• **Stored data entries**
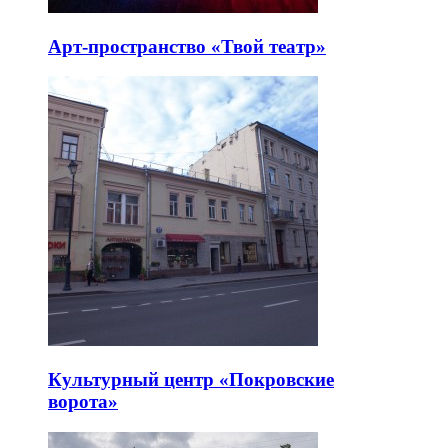
Арт-пространство «Твой театр»
Культурный центр «Покровские
ворота»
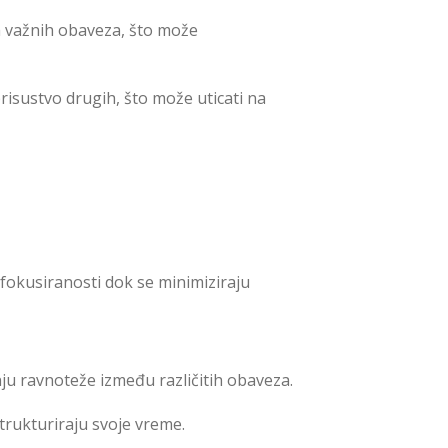
 važnih obaveza, što može
isustvo drugih, što može uticati na
 fokusiranosti dok se minimiziraju
u ravnoteže između različitih obaveza.
rukturiraju svoje vreme.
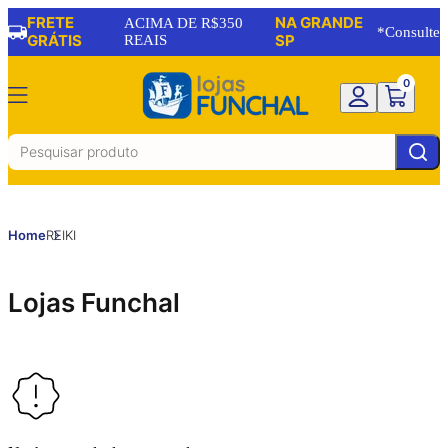
FRETE
NA GRANDE
ACIMA DE R$350
*Consulte
GRÁTIS
REAIS
SP
0
Home
REIKI
Lojas Funchal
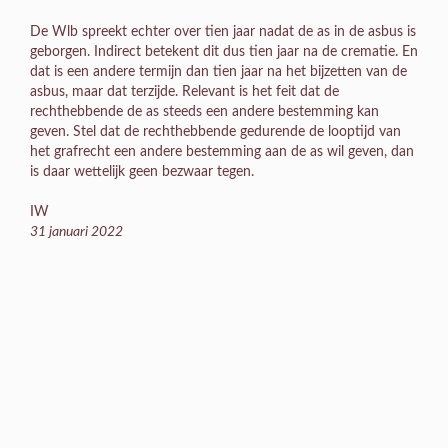
De Wlb spreekt echter over tien jaar nadat de as in de asbus is
geborgen. Indirect betekent dit dus tien jaar na de crematie. En
dat is een andere termijn dan tien jaar na het bijzetten van de
asbus, maar dat terzijde. Relevant is het feit dat de
rechthebbende de as steeds een andere bestemming kan
geven. Stel dat de rechthebbende gedurende de looptijd van
het grafrecht een andere bestemming aan de as wil geven, dan
is daar wettelijk geen bezwaar tegen.
IW
31 januari 2022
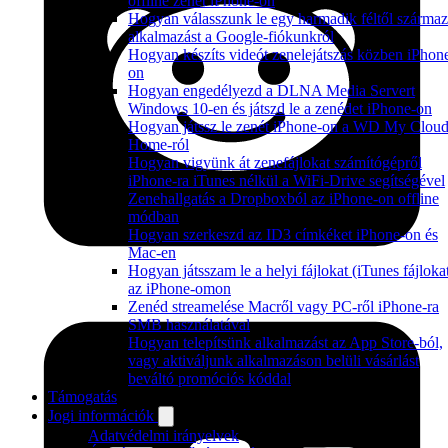
offline zenét iPhone-on
Hogyan válasszunk le egy harmadik féltől szárma
alkalmazást a Google-fiókunkról
Hogyan készíts videót zenelejátszás közben iPhon
on
Hogyan engedélyezd a DLNA Media Servert
Windows 10-en és játszd le a zenédet iPhone-on
Hogyan játssz le zenét iPhone-on a WD My Clou
Home-ról
Hogyan vigyünk át zenefájlokat számítógépről
iPhone-ra iTunes nélkül a WiFi-Drive segítségével
Zenehallgatás a Dropboxból az iPhone-on offline
módban
Hogyan szerkeszd az ID3 címkéket iPhone-on és
Mac-en
Hogyan játsszam le a helyi fájlokat (iTunes fájloka
az iPhone-omon
Zenéd streamelése Macről vagy PC-ről iPhone-ra
SMB használatával
Hogyan telepítsünk alkalmazást az App Store-ból,
vagy aktiváljunk alkalmazáson belüli vásárlást
beváltó promóciós kóddal
Támogatás
Jogi információk
Adatvédelmi irányelvek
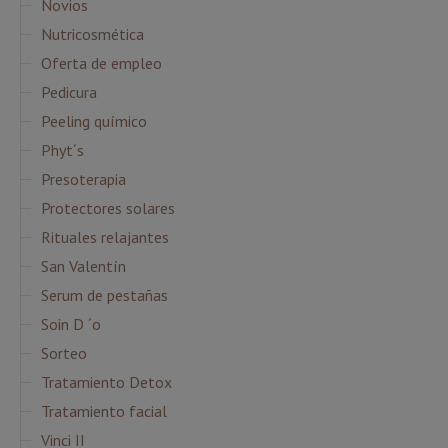
Novios
Nutricosmética
Oferta de empleo
Pedicura
Peeling químico
Phyt´s
Presoterapia
Protectores solares
Rituales relajantes
San Valentín
Serum de pestañas
Soin D ´o
Sorteo
Tratamiento Detox
Tratamiento facial
Vinci II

• **DIRECTIONS**
The answer must consist of each line in the entries above that includes "obaveza".

• **ANSWER BOX**
 važnih obaveza, što može
u ravnoteže između različitih obaveza.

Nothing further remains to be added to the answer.